Scènes

No(w) Beauty au Hot-Brass

No(w) Beauty, un quartet sans leader à Aix-en-Provence, le 8 février 2024.


© Patrick Martineau

Formé il y a une paire d’années, le quartet No(w) Beauty développe un répertoire de jazz contemporain qui emprunte aussi bien au hip-hop qu’à la musique de la Renaissance. Encore une fois, le patron du Hot-Brass, Jean-Paul Artero, a su prendre le risque - calculé -d’une programmation exigeante.

Enzo Carniel, Hermon Mehari © Patrick Martineau

D’emblée, ce quartet sans leader (Hermon Mehari (trompette), Enzo Carniel (piano), Damien Varaillon (contrebasse) et Stéphane Adsuar (batterie) nous plonge dans un espace empli de grooves poétiques, générant des labyrinthes émotionnels entre les brusques variations de timbres d’une trompette superlative, un piano dont la douceur le dispute à l’impétuosité et une rythmique soyeuse et rageuse simultanément. Ces oxymores génèrent des horizons kaléidoscopiques, nourris par des polyphonies et polyrythmies confondantes. Tellurique et spirituel, le jeu du batteur s’agrège malicieusement à la main gauche, féline, du contrebassiste, dont la main droite génère des pulsations collectives, faisant écho aux intentions hypnotiques du pianiste et aux courbes incandescentes esquissées par le trompettiste.

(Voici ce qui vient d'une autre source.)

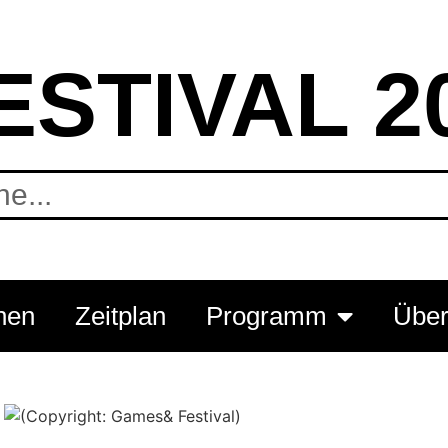
ESTIVAL 2
hen
Zeitplan
Programm
Über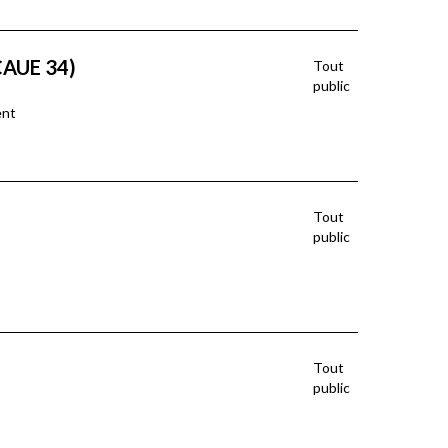
CAUE 34)
Tout
public
ent
Tout
public
Tout
public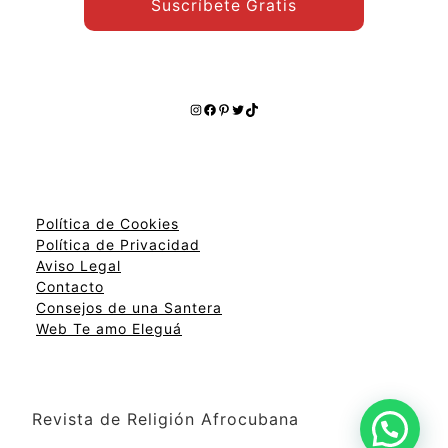
Suscríbete Gratis
Instagram
Facebook
Pinterest
Twitter
TikTok
Política de Cookies
Política de Privacidad
Aviso Legal
Contacto
Consejos de una Santera
Web Te amo Eleguá
Revista de Religión Afrocubana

Des échos de gospel se font entendre au détour de compositions aux airs d’hymnes. On a la sensation d’archaïsmes dans ce jazz du futur. Le thème « Organa », en particulier, composition du pianiste inspirée par la musique de la Renaissance, semble empli de boucles subliminales avec ses trilles ravageurs dont chaque musicien se fait l’écho. Le pianiste précisera que le disque contient des boucles électroniques mais que le choix a été fait, pour les prestations live, d’un set entièrement acoustique. Un thème de Pat Metheny d’une grooverie crépusculaire et une interprétation magistrale du standard « For All We Know » clôtureront le concert, manière de rappeler, si besoin en était, que ces musiciens sont d’authentiques jazzmen, ce dont on ne doutait guère.